Aku menoleh dan mendapati Angga telah berdiri di ambang pintu toilet. “Putuskan
sekarang juga, Net! Aku atau Diaz? Aku terima semua keputusanmu,” tambah Angga
dengan senyum yang sedikit dipaksakan.
Diaz
atau Anggar? Detik itu juga aku harus memilih satu dari dua. Dan dua-duanya
adalah sosok yang hampir mendekati sempurna. Namun aku bingung. Aku bagaikan
orang serakah yang menginginkan sebuah kesempurnaan.
Keputusan
adalah keputusan. Aku telah memilih sebuah jalan dan aku tidak bisa mundur
lagi!
“Diaz, maafkan aku atas perbuatanku waktu
itu,” kutatap dalam-dalam mata kecokelatan itu. “Terima kasih telah
memaafkanku. Terima kasih untuk semuanya,” ucapku tulus sambil tersenyum. Lalu
kulepas genggaman tangan Diaz dan aku pergi meninggalkan toilet.
Anggar
mengejarku. “Apa kau yakin dengan keputusanmu, Net?” Tanya Anggar begitu
berhasil mengejar langkahku.
“Tentu.
Aku tahu yang aku mau, sayang” jawabku sambil tersenyum kenes kepada Anggar.

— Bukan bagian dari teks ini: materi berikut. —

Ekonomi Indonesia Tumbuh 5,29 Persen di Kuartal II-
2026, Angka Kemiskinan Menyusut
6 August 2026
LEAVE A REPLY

“Buatku, kamu sempurna. Memang tidak seluruhnya, tapi bagiku itu cukup,”
tambahku.
Anggar
tidak berkata apa-apa lagi. Ia langsung menggenggam tangan Monet dan membimbing
kembali ke lapangan basket.
“Aku
sayang kamu, Nggar,” ucapku.
“Me too, beby.” Sebuah ciuman ringan
mendarat di kening Monet disusul dengan senyuman manis khas milik Anggar.
Akhirnya, aku tahu keputusan yang harus
benar-benar kuambil. Aku tahu Diaz sempurna. Namun aku juga tahu Anggar-lah
yang terbaik untukku. Hampir saja aku membuat kesalahan yang sama untuk kedua
kalinya. Bayang-bayang masa lalu hampir saja membuatku menjadi orang yang
paling serakah. Mungkin. Menginginkan lebih dan lebih. Padahal ada yang terbaik
untukku. Oh God!
***
Tak ada orang lain yang bisa
memahami diri kita dengan baik kecuali diri kita sendiri. Jadi kenali dirimu
agar kau tau apa yang sebenarnya kau inginkan.